Reproduce the material below line for line, without changing anything, and leave out the pictures.

■ ■ ■ ■ ■

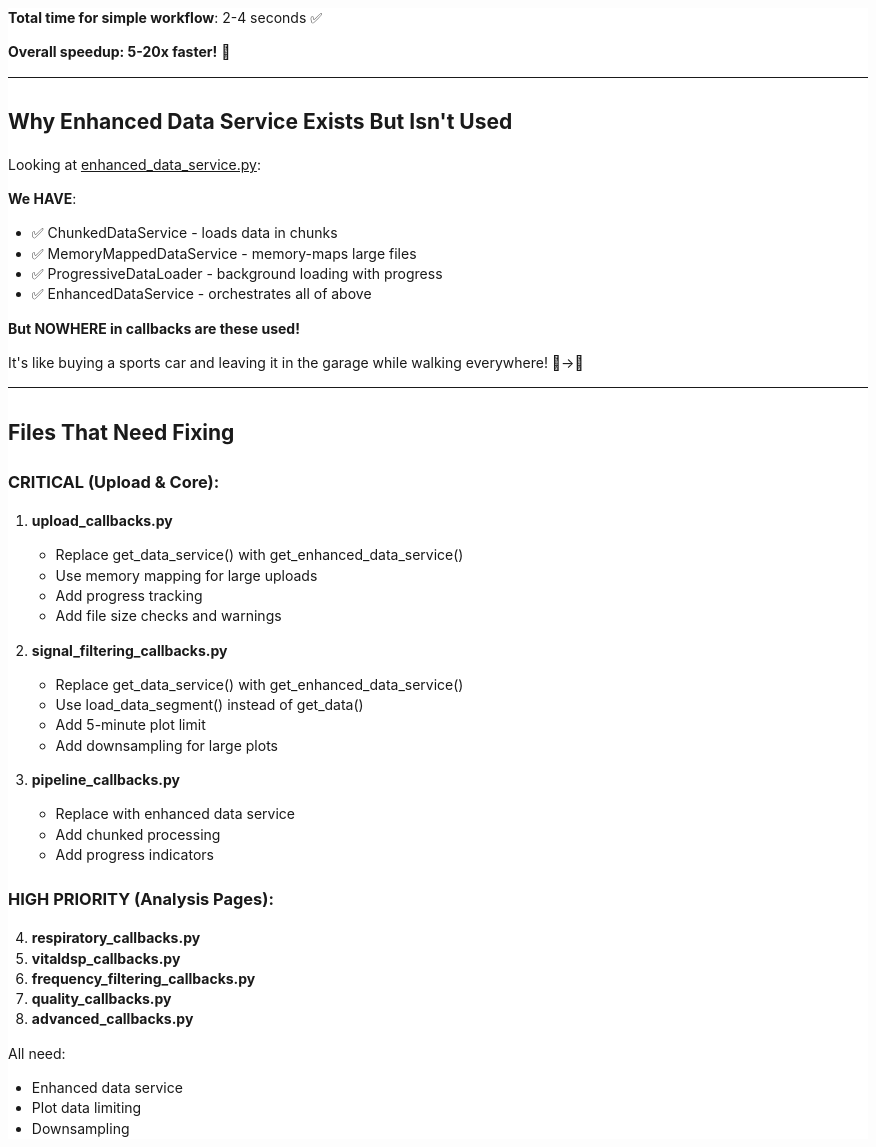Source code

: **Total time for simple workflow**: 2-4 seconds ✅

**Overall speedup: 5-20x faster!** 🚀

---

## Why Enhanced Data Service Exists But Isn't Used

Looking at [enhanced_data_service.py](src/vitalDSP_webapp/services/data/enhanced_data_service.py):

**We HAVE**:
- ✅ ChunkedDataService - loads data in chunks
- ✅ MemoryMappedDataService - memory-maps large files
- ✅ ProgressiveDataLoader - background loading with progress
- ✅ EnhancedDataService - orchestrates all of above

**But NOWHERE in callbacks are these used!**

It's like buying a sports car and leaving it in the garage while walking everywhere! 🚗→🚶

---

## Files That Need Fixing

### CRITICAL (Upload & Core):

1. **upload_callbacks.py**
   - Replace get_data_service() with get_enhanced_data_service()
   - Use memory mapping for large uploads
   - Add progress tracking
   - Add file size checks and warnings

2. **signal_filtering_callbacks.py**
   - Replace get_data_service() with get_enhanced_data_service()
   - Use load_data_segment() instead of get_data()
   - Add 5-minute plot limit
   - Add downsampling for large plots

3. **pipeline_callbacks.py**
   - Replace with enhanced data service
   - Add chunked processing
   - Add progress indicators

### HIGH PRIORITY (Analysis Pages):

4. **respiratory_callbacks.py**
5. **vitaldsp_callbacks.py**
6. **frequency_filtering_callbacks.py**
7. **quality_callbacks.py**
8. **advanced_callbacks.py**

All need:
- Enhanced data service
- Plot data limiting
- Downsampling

■ ■ ■ ■ ■

OUTPUT FOR THIS EXERCISE
Source code

: **Total time for simple workflow**: 2-4 seconds ✅

**Overall speedup: 5-20x faster!** 🚀

---

## Why Enhanced Data Service Exists But Isn't Used

Looking at [enhanced_data_service.py](src/vitalDSP_webapp/services/data/enhanced_data_service.py):

**We HAVE**:
- ✅ ChunkedDataService - loads data in chunks
- ✅ MemoryMappedDataService - memory-maps large files
- ✅ ProgressiveDataLoader - background loading with progress
- ✅ EnhancedDataService - orchestrates all of above

**But NOWHERE in callbacks are these used!**

It's like buying a sports car and leaving it in the garage while walking everywhere! 🚗→🚶

---

## Files That Need Fixing

### CRITICAL (Upload & Core):

1. **upload_callbacks.py**
   - Replace get_data_service() with get_enhanced_data_service()
   - Use memory mapping for large uploads
   - Add progress tracking
   - Add file size checks and warnings

2. **signal_filtering_callbacks.py**
   - Replace get_data_service() with get_enhanced_data_service()
   - Use load_data_segment() instead of get_data()
   - Add 5-minute plot limit
   - Add downsampling for large plots

3. **pipeline_callbacks.py**
   - Replace with enhanced data service
   - Add chunked processing
   - Add progress indicators

### HIGH PRIORITY (Analysis Pages):

4. **respiratory_callbacks.py**
5. **vitaldsp_callbacks.py**
6. **frequency_filtering_callbacks.py**
7. **quality_callbacks.py**
8. **advanced_callbacks.py**

All need:
- Enhanced data service
- Plot data limiting
- Downsampling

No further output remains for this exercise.